Il dialogo tra pensatori buddisti e scienziati patrocinato dall’Istituto Mind and Life si è finora concentrato principalmente su tre aree. La prima è l’astrofisica, fondamentalmente riguardo al modo in cui è nato l’universo e quello che sarà il suo destino: ha avuto un inizio? È stato creato oppure è parte di un processo eterno di big-bang e big crunch? Il secondo argomento è la fisica delle particelle, riguardo alla struttura degli atomi e della materia. La terza area è quella delle neuroscienze, ecco solamente alcune delle domande oggetto di studio: in cosa consiste lo stato di coscienza?

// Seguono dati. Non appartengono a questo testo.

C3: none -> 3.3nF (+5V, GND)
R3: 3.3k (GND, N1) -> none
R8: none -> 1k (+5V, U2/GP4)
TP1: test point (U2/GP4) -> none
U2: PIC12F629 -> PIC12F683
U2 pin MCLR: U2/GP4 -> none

Che rapporto esiste fra mente e cervello?
Come vedremo, le ragioni per le quali il Buddismo pone tanto interesse verso la Scienza nascono dal fatto che, nella sua filosofia l’elemento essenziale sul quale si basa il modo con cui il buddista concepisce la vita, è rappresentato dalla profonda comprensione della realtà del mondo.
Ora, come discuteremo, la conoscenza di questa realtà comporta inevitabilmente anche il dominio della Scienza .

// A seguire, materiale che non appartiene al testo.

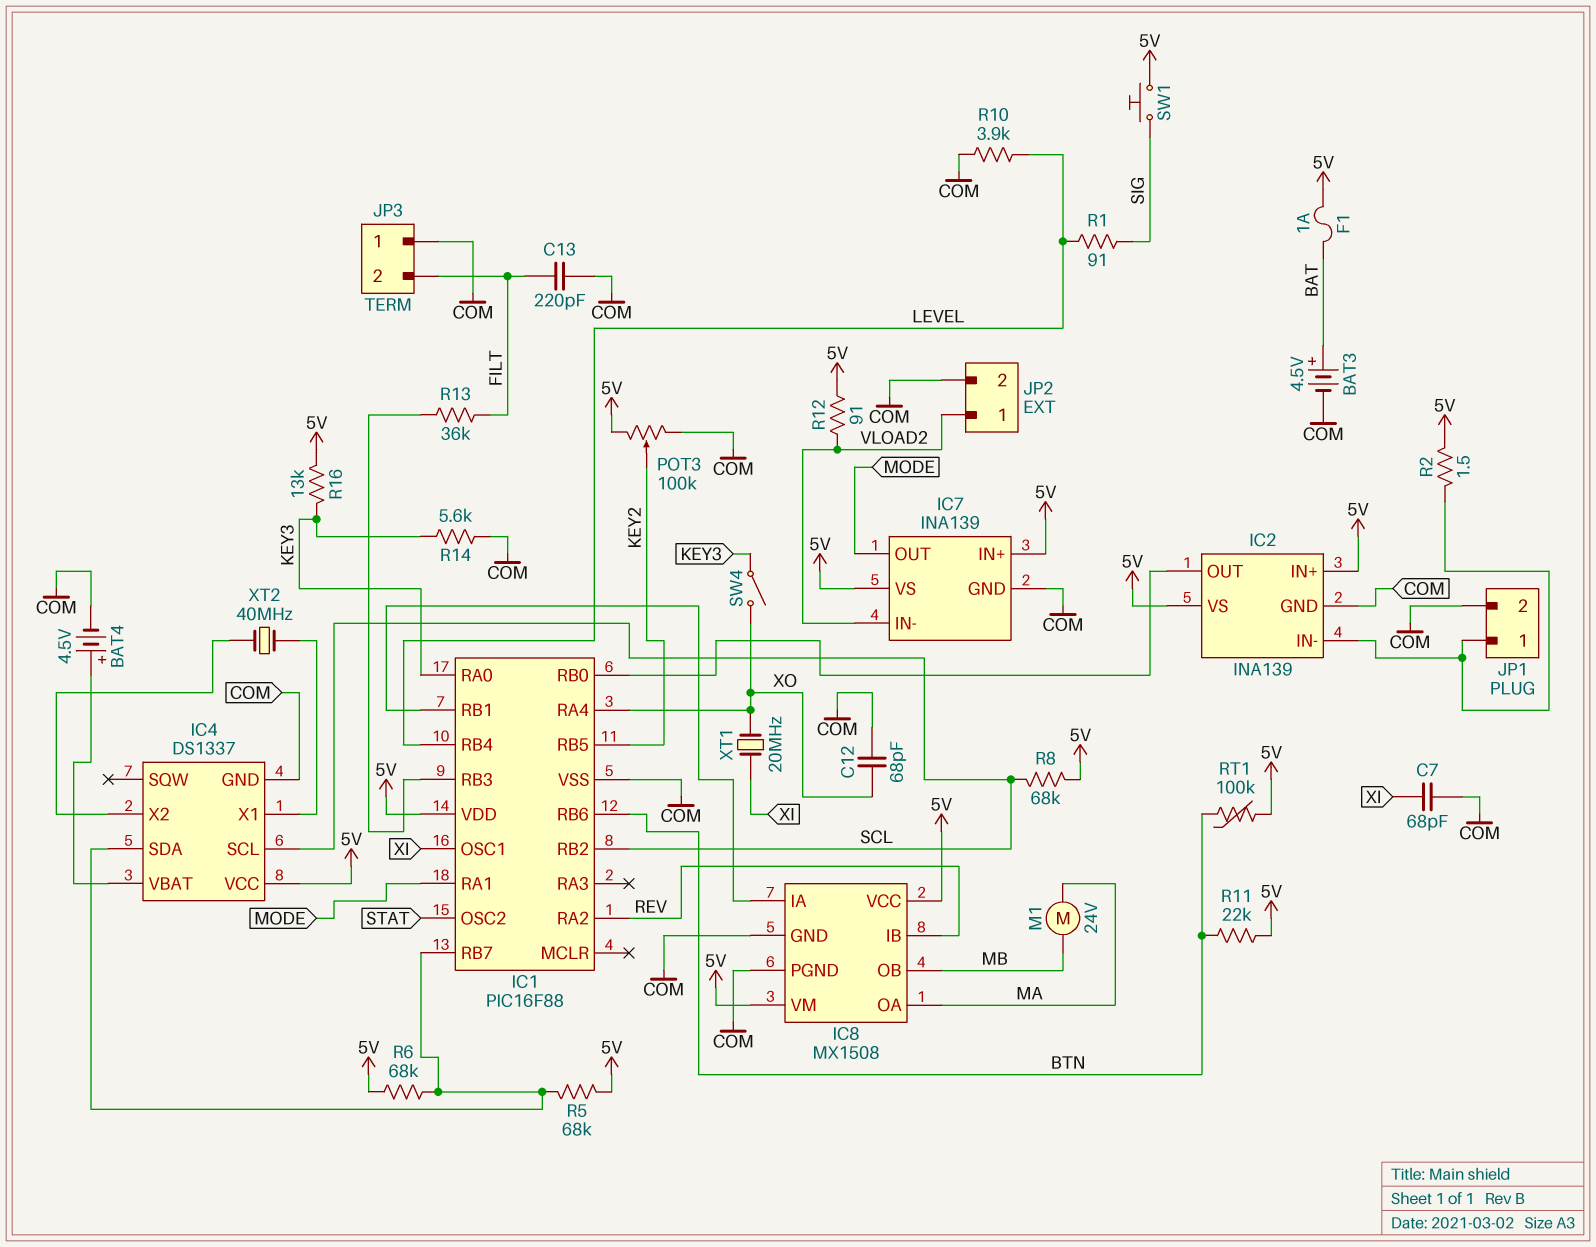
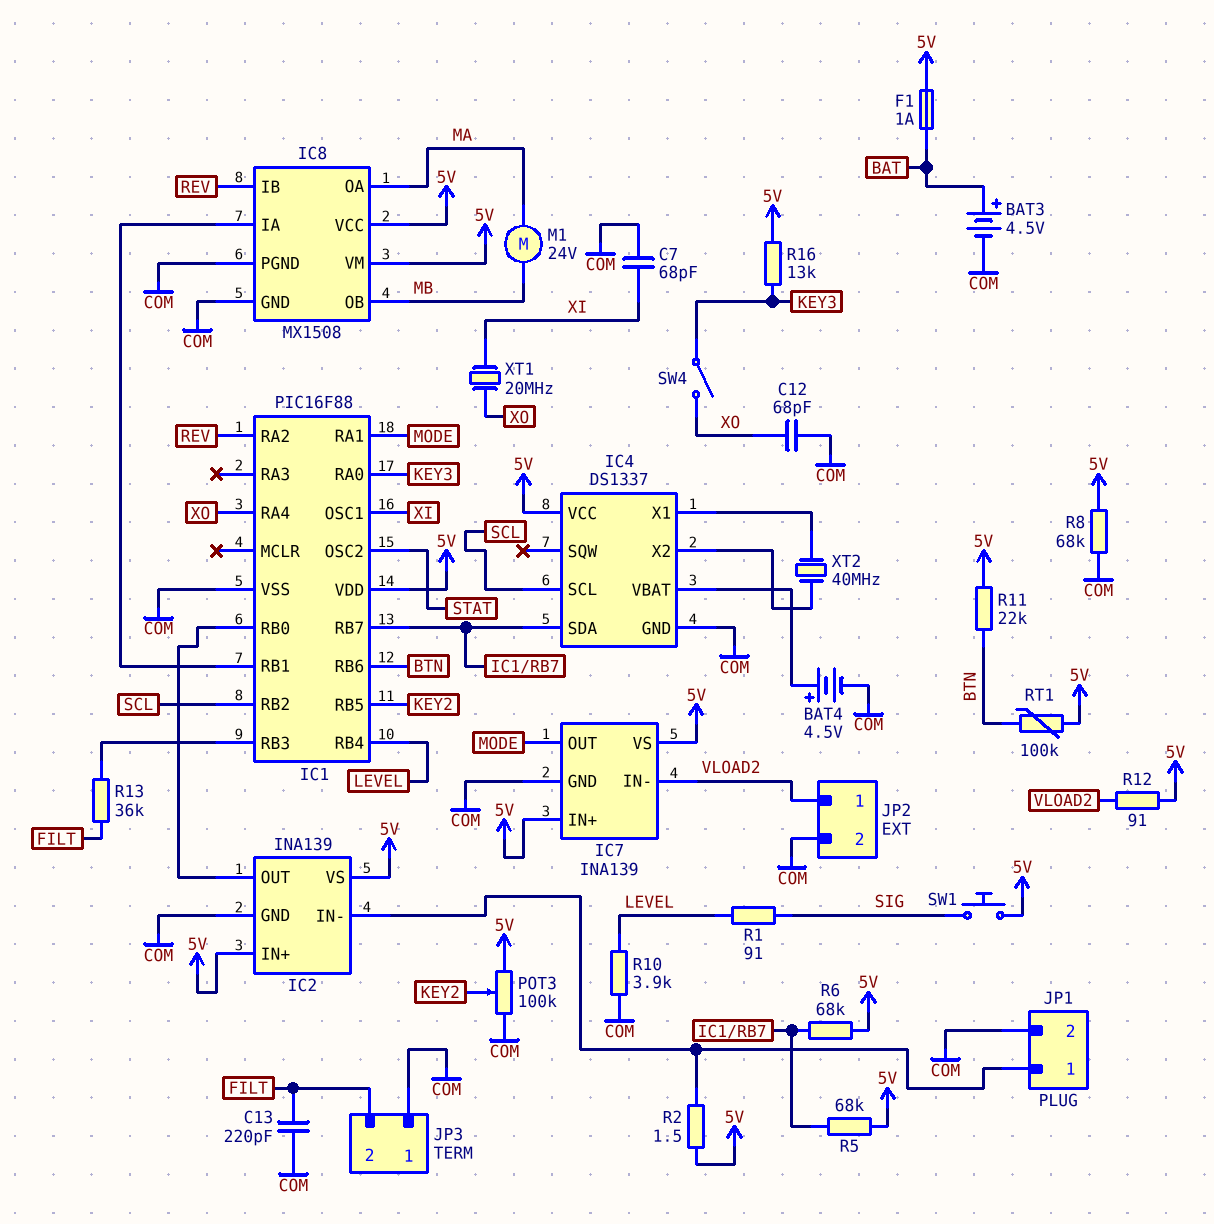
R8: 68k (5V, SCL) -> 68k (5V, COM)
R14: 5.6k (COM, KEY3) -> none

Discuteremo questo argomento, insieme a una breve introduzione al Buddismo negli articoli II e III.
Negli articoli IV-VII passeremo invece a discutere le armonie fra Scienza e Buddismo nella interpretazione della realtà del mondo, come evidenziato dalle ultime grandi scoperte innovative della fisica e cioè la fisica quantistica, la fisica dell’infinitamente piccolo e la relatività, la fisica dell’infinitamente grande.
Nell’articolo VII accenneremo brevemente anche al dialogo fra Buddismo e Scienza relativo alle neuroscienze. L’argomento verrà trattato in una serie di articoli dedicati a questo argomento.
Precisiamo, prima di addentrarci nello studio, che esistono due principali scuole di Buddismo, note come Mahayana and Theravada . Esse differiscono fra loro per pratica e modalità di insegnamento, ma entrambi conservano alla base i sacri testi buddisti e riconoscono le stesse verità proclamate dal Buddha. In particolare, i principi fondanti del Buddismo, dei quali discuteremo i punti in comune con la Scienza, valgono per entrambi le scuole.
Quindi nelle discussioni che seguono parleremo di Buddismo semplicemente, senza fare riferimento a nessuna scuola in particolare.